- [What is expected]
Each entry below needs to be retyped exactly as given.

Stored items
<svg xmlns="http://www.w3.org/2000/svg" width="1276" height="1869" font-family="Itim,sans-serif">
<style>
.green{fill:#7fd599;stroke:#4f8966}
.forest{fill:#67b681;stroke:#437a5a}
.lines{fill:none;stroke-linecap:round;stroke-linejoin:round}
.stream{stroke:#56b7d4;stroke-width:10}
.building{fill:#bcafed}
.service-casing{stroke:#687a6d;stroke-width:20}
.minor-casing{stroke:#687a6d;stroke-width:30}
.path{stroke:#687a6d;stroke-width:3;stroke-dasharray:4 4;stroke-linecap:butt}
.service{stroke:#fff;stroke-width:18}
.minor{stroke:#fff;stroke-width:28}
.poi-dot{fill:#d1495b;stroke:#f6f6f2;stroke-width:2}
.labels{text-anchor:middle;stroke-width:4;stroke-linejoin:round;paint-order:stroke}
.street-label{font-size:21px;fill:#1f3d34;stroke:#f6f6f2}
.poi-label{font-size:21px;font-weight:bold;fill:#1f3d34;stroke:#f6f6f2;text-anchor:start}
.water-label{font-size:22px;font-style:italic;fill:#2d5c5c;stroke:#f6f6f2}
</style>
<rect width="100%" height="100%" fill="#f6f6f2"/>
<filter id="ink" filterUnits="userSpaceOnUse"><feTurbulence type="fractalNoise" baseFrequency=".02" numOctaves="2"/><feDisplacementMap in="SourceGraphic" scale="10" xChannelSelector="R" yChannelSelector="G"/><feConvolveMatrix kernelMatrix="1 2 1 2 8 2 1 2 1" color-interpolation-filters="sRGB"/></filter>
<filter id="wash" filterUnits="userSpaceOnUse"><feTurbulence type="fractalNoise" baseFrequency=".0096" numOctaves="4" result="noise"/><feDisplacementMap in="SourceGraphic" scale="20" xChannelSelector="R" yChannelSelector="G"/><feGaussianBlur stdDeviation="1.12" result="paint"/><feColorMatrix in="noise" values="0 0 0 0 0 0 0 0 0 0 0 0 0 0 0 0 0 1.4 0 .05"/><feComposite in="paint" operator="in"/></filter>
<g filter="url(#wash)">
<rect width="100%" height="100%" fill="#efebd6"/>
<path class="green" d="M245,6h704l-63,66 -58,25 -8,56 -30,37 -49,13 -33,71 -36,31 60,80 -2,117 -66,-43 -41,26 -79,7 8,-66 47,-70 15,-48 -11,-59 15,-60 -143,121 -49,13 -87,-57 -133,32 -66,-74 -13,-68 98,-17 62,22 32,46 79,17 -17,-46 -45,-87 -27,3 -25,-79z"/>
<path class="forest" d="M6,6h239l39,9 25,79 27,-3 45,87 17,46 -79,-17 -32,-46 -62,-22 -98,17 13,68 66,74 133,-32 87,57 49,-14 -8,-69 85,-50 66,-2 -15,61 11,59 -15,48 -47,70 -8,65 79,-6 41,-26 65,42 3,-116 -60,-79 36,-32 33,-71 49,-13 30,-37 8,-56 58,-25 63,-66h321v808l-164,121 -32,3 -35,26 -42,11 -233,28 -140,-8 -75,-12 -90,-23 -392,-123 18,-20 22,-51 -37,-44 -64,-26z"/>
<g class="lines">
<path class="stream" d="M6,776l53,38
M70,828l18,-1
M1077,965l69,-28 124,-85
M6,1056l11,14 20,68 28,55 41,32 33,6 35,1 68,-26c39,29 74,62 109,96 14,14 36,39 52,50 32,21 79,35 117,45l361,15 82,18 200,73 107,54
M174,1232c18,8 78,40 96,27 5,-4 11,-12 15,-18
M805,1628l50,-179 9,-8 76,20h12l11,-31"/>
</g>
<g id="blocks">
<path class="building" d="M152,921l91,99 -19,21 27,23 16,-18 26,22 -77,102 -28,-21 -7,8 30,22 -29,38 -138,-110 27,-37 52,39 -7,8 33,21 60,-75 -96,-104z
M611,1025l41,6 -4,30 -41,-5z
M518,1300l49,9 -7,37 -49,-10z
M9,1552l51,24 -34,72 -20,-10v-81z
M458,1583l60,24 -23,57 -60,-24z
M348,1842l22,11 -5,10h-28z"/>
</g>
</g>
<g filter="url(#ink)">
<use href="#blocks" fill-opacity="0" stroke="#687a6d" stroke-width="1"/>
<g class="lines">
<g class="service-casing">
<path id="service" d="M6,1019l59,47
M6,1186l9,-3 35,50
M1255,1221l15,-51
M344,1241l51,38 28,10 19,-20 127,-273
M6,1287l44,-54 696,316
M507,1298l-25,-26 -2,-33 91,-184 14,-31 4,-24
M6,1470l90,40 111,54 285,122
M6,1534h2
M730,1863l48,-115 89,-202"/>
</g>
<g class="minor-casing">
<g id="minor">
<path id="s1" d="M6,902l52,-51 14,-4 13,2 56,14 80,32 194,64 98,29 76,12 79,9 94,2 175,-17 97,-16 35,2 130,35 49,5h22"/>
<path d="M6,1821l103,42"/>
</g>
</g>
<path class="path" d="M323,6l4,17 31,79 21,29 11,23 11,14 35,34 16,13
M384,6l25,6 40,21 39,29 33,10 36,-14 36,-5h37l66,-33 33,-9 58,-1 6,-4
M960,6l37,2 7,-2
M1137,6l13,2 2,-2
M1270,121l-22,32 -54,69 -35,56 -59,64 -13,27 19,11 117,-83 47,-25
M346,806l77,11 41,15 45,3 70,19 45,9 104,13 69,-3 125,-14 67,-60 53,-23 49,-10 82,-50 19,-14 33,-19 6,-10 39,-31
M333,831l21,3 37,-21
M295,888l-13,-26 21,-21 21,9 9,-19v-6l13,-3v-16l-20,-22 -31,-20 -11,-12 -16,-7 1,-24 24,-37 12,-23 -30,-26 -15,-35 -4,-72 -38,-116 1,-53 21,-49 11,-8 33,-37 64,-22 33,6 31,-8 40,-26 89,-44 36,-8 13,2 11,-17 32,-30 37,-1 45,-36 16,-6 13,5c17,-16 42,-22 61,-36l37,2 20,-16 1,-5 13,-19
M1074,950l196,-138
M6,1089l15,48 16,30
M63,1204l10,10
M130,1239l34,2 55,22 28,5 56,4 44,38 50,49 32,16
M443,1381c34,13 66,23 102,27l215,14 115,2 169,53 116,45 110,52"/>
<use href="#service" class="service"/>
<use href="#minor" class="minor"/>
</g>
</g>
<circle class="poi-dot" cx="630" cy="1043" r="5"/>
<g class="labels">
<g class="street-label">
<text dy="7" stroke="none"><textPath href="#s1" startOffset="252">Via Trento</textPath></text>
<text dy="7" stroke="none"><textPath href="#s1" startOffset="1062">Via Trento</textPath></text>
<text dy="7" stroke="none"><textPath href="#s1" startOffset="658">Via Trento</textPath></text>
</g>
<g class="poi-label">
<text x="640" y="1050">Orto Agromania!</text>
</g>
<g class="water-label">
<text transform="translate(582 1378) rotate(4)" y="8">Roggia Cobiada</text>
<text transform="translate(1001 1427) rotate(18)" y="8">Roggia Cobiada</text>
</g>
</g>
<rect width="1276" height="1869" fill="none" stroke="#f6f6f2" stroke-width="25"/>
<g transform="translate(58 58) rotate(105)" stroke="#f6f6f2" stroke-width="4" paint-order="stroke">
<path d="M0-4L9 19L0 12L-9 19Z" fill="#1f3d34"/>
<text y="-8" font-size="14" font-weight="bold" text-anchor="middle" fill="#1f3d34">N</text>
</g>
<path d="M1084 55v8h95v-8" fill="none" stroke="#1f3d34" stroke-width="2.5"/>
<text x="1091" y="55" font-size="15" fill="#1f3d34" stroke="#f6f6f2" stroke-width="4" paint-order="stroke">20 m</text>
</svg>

- [Finished exercise]
<svg xmlns="http://www.w3.org/2000/svg" width="1276" height="1869" font-family="Itim,sans-serif">
<style>
.green{fill:#7fd599;stroke:#4f8966}
.forest{fill:#67b681;stroke:#437a5a}
.lines{fill:none;stroke-linecap:round;stroke-linejoin:round}
.stream{stroke:#56b7d4;stroke-width:10}
.building{fill:#bcafed}
.service-casing{stroke:#687a6d;stroke-width:20}
.minor-casing{stroke:#687a6d;stroke-width:30}
.path{stroke:#687a6d;stroke-width:3;stroke-dasharray:4 4;stroke-linecap:butt}
.service{stroke:#fff;stroke-width:18}
.minor{stroke:#fff;stroke-width:28}
.poi-dot{fill:#d1495b;stroke:#f6f6f2;stroke-width:2}
.labels{text-anchor:middle;stroke-width:4;stroke-linejoin:round;paint-order:stroke}
.street-label{font-size:21px;fill:#1f3d34;stroke:#f6f6f2}
.poi-label{font-size:21px;font-weight:bold;fill:#1f3d34;stroke:#f6f6f2;text-anchor:start}
.water-label{font-size:22px;font-style:italic;fill:#2d5c5c;stroke:#f6f6f2}
</style>
<rect width="100%" height="100%" fill="#f6f6f2"/>
<filter id="ink" filterUnits="userSpaceOnUse"><feTurbulence type="fractalNoise" baseFrequency=".02" numOctaves="2"/><feDisplacementMap in="SourceGraphic" scale="10" xChannelSelector="R" yChannelSelector="G"/><feConvolveMatrix kernelMatrix="1 2 1 2 8 2 1 2 1" color-interpolation-filters="sRGB"/></filter>
<filter id="wash" filterUnits="userSpaceOnUse"><feTurbulence type="fractalNoise" baseFrequency=".0096" numOctaves="4" result="noise"/><feDisplacementMap in="SourceGraphic" scale="20" xChannelSelector="R" yChannelSelector="G"/><feGaussianBlur stdDeviation="1.12" result="paint"/><feColorMatrix in="noise" values="0 0 0 0 0 0 0 0 0 0 0 0 0 0 0 0 0 1.4 0 .05"/><feComposite in="paint" operator="in"/></filter>
<g filter="url(#wash)">
<rect width="100%" height="100%" fill="#efebd6"/>
<path class="green" d="M245,6h704l-63,66 -58,25 -8,56 -30,37 -49,13 -33,71 -36,31 60,80 -2,117 -66,-43 -41,26 -79,7 8,-66 47,-70 15,-48 -11,-59 15,-60 -143,121 -49,13 -87,-57 -133,32 -66,-74 -13,-68 98,-17 62,22 32,46 79,17 -17,-46 -45,-87 -27,3 -25,-79z"/>
<path class="forest" d="M6,6h239l39,9 25,79 27,-3 45,87 17,46 -79,-17 -32,-46 -62,-22 -98,17 13,68 66,74 133,-32 87,57 49,-14 -8,-69 85,-50 66,-2 -15,61 11,59 -15,48 -47,70 -8,65 79,-6 41,-26 65,42 3,-116 -60,-79 36,-32 33,-71 49,-13 30,-37 8,-56 58,-25 63,-66h321v808l-164,121 -32,3 -35,26 -42,11 -233,28 -140,-8 -75,-12 -90,-23 -392,-123 18,-20 22,-51 -37,-44 -64,-26z"/>
<g class="lines">
<path class="stream" d="M6,776l53,38
M70,828l18,-1
M1077,965l69,-28 124,-85
M6,1056l11,14 20,68 28,55 41,32 33,6 35,1 68,-26c39,29 74,62 109,96 14,14 36,39 52,50 32,21 79,35 117,45l361,15 82,18 200,73 107,54
M174,1232c18,8 78,40 96,27 5,-4 11,-12 15,-18
M805,1628l50,-179 9,-8 76,20h12l11,-31"/>
</g>
<g id="blocks">
<path class="building" d="M152,921l91,99 -19,21 27,23 16,-18 26,22 -77,102 -28,-21 -7,8 30,22 -29,38 -138,-110 27,-37 52,39 -7,8 33,21 60,-75 -96,-104z
M611,1025l41,6 -4,30 -41,-5z
M518,1300l49,9 -7,37 -49,-10z
M9,1552l51,24 -34,72 -20,-10v-81z
M458,1583l60,24 -23,57 -60,-24z
M348,1842l22,11 -5,10h-28z"/>
</g>
</g>
<g filter="url(#ink)">
<use href="#blocks" fill-opacity="0" stroke="#687a6d" stroke-width="1"/>
<g class="lines">
<g class="service-casing">
<path id="service" d="M6,1019l59,47
M6,1186l9,-3 35,50
M1255,1221l15,-51
M344,1241l51,38 28,10 19,-20 127,-273
M6,1287l44,-54 696,316
M507,1298l-25,-26 -2,-33 91,-184 14,-31 4,-24
M6,1470l90,40 111,54 285,122
M6,1534h2
M730,1863l48,-115 89,-202"/>
</g>
<g class="minor-casing">
<g id="minor">
<path id="s1" d="M6,902l52,-51 14,-4 13,2 56,14 80,32 194,64 98,29 76,12 79,9 94,2 175,-17 97,-16 35,2 130,35 49,5h22"/>
<path d="M6,1821l103,42"/>
</g>
</g>
<path class="path" d="M323,6l4,17 31,79 21,29 11,23 11,14 35,34 16,13
M384,6l25,6 40,21 39,29 33,10 36,-14 36,-5h37l66,-33 33,-9 58,-1 6,-4
M960,6l37,2 7,-2
M1137,6l13,2 2,-2
M1270,121l-22,32 -54,69 -35,56 -59,64 -13,27 19,11 117,-83 47,-25
M346,806l77,11 41,15 45,3 70,19 45,9 104,13 69,-3 125,-14 67,-60 53,-23 49,-10 82,-50 19,-14 33,-19 6,-10 39,-31
M333,831l21,3 37,-21
M295,888l-13,-26 21,-21 21,9 9,-19v-6l13,-3v-16l-20,-22 -31,-20 -11,-12 -16,-7 1,-24 24,-37 12,-23 -30,-26 -15,-35 -4,-72 -38,-116 1,-53 21,-49 11,-8 33,-37 64,-22 33,6 31,-8 40,-26 89,-44 36,-8 13,2 11,-17 32,-30 37,-1 45,-36 16,-6 13,5c17,-16 42,-22 61,-36l37,2 20,-16 1,-5 13,-19
M1074,950l196,-138
M6,1089l15,48 16,30
M63,1204l10,10
M130,1239l34,2 55,22 28,5 56,4 44,38 50,49 32,16
M443,1381c34,13 66,23 102,27l215,14 115,2 169,53 116,45 110,52"/>
<use href="#service" class="service"/>
<use href="#minor" class="minor"/>
</g>
</g>
<circle class="poi-dot" cx="630" cy="1043" r="5"/>
<g class="labels">
<g class="street-label">
<text dy="7" stroke="none"><textPath href="#s1" startOffset="252">Via Trento</textPath></text>
<text dy="7" stroke="none"><textPath href="#s1" startOffset="1062">Via Trento</textPath></text>
<text dy="7" stroke="none"><textPath href="#s1" startOffset="658">Via Trento</textPath></text>
</g>
<g class="poi-label">
<text x="640" y="1050">Orto Agromania!</text>
</g>
<g class="water-label">
<text transform="translate(582 1378) rotate(4)" y="8">Roggia Cobiada</text>
<text transform="translate(1001 1427) rotate(18)" y="8">Roggia Cobiada</text>
</g>
</g>
<rect width="1276" height="1869" fill="none" stroke="#f6f6f2" stroke-width="25"/>
<g transform="translate(58 58) rotate(105)" stroke="#f6f6f2" stroke-width="4" paint-order="stroke">
<path d="M0-4L9 19L0 12L-9 19Z" fill="#1f3d34"/>
<text y="-8" font-size="14" font-weight="bold" text-anchor="middle" fill="#1f3d34">N</text>
</g>
<path d="M1084 55v8h95v-8" fill="none" stroke="#1f3d34" stroke-width="2.5"/>
<text x="1091" y="55" font-size="15" fill="#1f3d34" stroke="#f6f6f2" stroke-width="4" paint-order="stroke">20 m</text>
</svg>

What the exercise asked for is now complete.